◆ QUÉ HACER ◆
Por favor, copia sin cambios el fragmento de la nota sobre el homenaje a Carmen Montejo que va desde "Ciudad de México" hasta "permitió el acceso.", ambos incluidos.

◆ TEXTO ◆
========================

Periódico con noticias de Acapulco y Guerrero

Rinden homenaje póstumo a la actriz Carmen Montejo en Bellas Artes

Jorge Santamaría y Manuel Tejeda / Agencia Reforma

Ciudad de México

Cinco días después de que Joaquín Cordero fuese despedido en el lobby del Palacio de Bellas Artes, otra luminaria de la pantalla nacional, Carmen Montejo, recibió ayer un íntimo adiós entre familiares, amigos y unos 100 curiosos a quienes se permitió el acceso.
A las 14:00 horas llegó el féretro de la cubano-mexicana al recinto, entre un cúmulo de ovaciones, y con ella llegó su íntima amiga Laura Zapata, Silvia Pinal y Yered Licona La Wanders Lover, sin su esposo y nieto de la difunta Radamés de Jesús.
La solemnidad presidió el acto, el semblante de los invitados era de dolor y el sentimiento lo retrataba el Cuarteto Carlos Chávez, cuyos tres violines y un violonchelo desgarraban el silencio.
La primera guardia fue montada por Pinal y María de los Ángeles González, hija de María Teresa Sánchez González, nombre real de la actriz, fallecida el lunes a los 87 años.

========================

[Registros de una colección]

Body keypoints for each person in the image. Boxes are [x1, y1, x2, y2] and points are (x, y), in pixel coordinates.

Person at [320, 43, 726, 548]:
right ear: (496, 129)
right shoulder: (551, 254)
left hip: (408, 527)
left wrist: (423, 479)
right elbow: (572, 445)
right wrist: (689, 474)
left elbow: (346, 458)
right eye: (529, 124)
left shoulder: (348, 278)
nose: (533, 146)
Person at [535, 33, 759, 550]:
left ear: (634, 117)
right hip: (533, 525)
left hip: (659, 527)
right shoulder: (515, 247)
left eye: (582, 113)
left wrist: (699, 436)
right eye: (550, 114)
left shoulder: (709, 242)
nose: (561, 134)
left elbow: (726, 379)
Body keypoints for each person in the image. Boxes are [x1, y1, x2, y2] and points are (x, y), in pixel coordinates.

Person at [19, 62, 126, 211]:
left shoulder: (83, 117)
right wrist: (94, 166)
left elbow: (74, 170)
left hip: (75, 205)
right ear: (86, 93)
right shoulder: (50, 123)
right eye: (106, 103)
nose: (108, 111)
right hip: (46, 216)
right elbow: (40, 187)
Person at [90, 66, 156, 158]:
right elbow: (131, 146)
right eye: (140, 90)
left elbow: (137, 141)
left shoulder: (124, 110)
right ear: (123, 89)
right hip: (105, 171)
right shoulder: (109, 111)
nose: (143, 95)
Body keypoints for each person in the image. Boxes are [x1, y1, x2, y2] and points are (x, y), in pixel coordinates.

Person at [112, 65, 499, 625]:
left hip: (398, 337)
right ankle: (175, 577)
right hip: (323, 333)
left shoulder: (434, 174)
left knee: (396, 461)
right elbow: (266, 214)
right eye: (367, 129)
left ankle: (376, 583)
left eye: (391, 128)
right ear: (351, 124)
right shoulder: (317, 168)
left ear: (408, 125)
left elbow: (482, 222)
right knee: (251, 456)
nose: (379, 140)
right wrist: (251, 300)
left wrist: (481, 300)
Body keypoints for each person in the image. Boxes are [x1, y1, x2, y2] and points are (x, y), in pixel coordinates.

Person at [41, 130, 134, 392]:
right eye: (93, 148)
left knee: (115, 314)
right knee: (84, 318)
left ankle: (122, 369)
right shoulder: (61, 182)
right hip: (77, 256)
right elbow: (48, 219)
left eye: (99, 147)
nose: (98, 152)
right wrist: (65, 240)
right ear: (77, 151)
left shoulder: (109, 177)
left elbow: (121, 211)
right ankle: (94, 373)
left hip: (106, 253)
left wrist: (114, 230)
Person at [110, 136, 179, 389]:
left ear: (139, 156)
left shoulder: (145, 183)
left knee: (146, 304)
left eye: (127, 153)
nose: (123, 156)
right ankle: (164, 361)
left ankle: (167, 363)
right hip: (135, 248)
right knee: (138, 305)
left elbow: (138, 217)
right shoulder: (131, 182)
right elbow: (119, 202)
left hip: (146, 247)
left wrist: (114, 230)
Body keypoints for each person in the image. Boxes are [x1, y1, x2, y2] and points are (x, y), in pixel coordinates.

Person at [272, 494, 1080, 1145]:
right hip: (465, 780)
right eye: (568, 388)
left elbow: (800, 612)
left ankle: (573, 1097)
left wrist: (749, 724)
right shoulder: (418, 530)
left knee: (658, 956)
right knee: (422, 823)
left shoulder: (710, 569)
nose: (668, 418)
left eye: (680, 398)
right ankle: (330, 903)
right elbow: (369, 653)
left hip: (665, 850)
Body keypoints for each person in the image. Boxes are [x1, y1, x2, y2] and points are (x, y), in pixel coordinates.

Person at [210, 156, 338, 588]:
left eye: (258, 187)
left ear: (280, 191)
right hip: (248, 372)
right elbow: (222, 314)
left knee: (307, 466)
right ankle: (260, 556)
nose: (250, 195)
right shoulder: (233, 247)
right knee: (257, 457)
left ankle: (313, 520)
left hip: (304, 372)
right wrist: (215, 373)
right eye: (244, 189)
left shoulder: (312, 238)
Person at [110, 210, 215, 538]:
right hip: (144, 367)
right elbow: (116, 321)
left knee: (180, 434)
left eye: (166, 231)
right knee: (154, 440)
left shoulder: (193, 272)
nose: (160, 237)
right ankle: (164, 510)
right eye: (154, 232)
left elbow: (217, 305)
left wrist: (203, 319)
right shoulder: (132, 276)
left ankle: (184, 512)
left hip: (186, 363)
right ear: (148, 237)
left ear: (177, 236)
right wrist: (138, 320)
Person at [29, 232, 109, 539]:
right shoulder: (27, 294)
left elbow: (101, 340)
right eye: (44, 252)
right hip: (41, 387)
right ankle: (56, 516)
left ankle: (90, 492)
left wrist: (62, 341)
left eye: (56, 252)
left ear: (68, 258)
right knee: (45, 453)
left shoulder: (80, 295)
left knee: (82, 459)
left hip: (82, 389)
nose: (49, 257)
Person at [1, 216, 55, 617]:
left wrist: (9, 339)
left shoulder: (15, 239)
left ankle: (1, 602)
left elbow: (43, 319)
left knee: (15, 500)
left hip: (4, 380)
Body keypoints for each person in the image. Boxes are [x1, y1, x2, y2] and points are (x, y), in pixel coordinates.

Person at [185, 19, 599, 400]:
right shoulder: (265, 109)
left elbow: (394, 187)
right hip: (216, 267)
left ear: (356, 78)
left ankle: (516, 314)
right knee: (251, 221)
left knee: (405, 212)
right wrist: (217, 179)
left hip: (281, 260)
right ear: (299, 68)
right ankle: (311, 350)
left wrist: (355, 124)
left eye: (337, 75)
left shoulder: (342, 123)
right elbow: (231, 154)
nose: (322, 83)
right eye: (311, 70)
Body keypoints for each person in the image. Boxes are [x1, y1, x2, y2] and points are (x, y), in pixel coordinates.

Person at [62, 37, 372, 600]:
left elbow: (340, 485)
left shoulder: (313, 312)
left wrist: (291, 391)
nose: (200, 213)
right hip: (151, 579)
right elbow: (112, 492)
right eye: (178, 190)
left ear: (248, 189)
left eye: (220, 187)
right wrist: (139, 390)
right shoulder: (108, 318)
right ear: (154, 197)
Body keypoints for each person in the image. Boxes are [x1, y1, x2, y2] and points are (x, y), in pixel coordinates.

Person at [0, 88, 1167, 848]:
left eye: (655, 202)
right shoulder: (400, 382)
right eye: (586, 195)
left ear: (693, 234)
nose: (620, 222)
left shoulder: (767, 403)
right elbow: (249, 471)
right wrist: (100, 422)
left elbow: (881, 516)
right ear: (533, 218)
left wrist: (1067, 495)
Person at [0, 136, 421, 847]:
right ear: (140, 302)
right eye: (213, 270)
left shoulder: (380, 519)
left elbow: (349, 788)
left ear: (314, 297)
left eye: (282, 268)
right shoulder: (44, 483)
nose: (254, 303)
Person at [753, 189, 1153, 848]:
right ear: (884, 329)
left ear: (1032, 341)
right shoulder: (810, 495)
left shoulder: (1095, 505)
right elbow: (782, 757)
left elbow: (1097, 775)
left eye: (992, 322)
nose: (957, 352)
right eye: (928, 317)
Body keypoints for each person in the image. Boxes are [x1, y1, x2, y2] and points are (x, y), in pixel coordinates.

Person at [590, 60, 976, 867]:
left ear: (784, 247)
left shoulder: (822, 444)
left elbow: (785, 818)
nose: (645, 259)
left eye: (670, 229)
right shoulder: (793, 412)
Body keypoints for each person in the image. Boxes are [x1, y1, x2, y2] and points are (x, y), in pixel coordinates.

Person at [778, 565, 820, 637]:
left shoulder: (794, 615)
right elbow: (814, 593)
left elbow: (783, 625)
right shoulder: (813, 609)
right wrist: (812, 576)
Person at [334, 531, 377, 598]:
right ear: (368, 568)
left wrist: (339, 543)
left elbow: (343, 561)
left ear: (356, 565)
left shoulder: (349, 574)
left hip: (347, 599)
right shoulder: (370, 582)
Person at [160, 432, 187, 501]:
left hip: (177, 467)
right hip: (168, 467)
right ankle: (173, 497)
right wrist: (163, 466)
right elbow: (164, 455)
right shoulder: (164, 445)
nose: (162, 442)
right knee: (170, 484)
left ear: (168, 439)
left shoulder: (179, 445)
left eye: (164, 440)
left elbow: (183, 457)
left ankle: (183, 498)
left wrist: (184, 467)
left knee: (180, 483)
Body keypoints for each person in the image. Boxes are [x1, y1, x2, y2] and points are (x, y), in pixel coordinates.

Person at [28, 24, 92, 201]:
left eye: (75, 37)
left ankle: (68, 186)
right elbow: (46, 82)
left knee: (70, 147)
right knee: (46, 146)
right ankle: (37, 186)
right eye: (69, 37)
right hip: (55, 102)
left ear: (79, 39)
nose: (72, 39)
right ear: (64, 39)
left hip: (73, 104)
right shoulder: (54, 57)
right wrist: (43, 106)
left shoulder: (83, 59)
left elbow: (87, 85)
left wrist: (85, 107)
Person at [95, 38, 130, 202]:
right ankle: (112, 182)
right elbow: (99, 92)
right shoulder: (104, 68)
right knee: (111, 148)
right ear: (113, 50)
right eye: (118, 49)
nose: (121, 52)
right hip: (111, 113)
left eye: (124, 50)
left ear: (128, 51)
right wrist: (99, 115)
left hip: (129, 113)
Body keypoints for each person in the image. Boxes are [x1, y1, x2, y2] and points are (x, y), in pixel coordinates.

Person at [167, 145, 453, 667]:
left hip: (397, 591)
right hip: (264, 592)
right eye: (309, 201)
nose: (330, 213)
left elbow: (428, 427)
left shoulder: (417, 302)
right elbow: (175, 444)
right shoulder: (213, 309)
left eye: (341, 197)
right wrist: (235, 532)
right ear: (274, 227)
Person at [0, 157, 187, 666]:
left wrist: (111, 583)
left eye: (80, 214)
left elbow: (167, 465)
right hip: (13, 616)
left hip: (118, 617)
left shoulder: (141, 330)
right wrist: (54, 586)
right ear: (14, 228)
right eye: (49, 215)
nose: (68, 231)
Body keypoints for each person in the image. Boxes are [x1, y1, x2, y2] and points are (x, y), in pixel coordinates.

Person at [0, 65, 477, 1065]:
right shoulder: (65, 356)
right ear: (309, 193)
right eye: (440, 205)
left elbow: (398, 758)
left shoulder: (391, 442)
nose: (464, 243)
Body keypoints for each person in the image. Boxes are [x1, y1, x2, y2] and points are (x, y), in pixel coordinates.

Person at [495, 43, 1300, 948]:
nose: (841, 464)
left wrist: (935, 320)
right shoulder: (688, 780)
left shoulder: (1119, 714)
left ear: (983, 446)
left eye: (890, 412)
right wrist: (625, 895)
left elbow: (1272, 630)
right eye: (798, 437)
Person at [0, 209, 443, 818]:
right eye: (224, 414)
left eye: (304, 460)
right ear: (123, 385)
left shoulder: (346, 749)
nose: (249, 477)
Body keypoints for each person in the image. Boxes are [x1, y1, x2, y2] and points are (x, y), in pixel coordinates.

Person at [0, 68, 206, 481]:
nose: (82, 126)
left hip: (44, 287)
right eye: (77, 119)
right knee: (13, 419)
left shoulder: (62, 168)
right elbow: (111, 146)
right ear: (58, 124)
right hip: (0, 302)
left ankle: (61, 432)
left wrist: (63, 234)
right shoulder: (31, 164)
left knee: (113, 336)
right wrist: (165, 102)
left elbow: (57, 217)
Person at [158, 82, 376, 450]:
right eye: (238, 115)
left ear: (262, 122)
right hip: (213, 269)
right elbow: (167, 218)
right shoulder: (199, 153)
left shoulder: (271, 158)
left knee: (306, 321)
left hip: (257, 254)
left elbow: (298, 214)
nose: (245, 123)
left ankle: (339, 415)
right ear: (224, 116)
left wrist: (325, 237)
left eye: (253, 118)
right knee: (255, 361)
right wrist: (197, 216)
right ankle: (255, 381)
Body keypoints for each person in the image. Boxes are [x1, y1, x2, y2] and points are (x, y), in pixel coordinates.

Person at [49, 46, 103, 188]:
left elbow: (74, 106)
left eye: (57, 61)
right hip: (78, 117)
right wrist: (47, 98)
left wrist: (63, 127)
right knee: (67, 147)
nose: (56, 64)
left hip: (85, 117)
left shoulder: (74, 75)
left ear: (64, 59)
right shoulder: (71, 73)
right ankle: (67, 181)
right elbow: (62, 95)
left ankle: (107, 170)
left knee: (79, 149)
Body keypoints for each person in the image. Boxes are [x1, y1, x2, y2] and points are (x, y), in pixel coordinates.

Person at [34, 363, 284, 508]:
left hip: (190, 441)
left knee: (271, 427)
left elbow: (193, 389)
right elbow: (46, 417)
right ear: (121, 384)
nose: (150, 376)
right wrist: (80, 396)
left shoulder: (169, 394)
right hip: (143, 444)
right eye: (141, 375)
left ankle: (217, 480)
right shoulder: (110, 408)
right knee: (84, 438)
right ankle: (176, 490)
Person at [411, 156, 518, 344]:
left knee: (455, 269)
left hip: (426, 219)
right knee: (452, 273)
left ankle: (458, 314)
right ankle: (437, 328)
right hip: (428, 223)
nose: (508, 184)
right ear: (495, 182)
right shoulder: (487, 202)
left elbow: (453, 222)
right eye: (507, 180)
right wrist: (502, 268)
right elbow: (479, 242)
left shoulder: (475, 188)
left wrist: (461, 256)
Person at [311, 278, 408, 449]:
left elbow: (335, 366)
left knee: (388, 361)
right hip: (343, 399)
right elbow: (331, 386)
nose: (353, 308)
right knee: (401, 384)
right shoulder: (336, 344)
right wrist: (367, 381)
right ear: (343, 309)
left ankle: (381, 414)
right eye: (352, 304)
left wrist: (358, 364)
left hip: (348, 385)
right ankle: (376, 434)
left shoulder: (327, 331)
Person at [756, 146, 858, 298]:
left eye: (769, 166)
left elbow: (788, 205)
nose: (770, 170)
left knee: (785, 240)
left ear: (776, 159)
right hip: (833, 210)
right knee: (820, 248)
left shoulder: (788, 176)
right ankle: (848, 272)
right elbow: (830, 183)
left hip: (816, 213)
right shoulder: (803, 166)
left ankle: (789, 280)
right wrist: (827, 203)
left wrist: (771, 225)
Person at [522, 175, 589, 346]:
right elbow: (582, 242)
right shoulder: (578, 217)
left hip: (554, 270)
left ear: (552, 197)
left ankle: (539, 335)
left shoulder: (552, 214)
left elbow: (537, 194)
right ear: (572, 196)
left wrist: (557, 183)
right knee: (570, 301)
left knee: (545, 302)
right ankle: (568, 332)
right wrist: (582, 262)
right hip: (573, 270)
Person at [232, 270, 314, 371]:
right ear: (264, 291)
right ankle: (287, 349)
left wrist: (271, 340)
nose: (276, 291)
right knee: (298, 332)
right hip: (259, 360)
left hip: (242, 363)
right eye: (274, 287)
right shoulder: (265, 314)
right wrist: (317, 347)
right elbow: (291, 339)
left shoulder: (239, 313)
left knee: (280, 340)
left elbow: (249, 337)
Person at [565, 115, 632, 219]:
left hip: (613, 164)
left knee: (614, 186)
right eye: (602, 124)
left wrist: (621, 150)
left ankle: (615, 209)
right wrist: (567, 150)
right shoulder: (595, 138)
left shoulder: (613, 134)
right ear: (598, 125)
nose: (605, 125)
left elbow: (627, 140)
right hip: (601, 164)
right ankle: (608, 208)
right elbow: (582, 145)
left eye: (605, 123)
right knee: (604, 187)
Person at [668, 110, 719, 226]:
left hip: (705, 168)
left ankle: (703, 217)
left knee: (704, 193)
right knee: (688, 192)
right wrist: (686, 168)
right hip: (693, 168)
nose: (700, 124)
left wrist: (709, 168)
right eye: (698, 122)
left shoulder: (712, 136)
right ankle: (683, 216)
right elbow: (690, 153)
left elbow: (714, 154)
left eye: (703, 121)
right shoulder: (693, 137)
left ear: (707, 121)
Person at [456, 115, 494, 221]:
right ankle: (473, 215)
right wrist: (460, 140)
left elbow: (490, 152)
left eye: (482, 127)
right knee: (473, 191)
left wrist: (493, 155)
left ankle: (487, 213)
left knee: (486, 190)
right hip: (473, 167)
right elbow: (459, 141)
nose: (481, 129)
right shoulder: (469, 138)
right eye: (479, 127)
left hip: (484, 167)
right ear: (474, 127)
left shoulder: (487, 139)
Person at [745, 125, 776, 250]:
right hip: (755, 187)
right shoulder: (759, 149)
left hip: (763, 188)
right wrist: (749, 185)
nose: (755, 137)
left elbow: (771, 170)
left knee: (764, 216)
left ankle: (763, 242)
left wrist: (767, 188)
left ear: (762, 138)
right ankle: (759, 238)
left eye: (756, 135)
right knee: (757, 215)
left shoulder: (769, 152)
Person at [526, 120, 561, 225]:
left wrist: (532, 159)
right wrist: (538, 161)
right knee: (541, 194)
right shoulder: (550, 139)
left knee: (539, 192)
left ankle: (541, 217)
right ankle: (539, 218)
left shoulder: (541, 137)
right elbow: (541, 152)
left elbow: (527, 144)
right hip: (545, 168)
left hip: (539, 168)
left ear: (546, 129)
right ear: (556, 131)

========================

◆ SOLUCIÓN ◆
Ciudad de México

Cinco días después de que Joaquín Cordero fuese despedido en el lobby del Palacio de Bellas Artes, otra luminaria de la pantalla nacional, Carmen Montejo, recibió ayer un íntimo adiós entre familiares, amigos y unos 100 curiosos a quienes se permitió el acceso.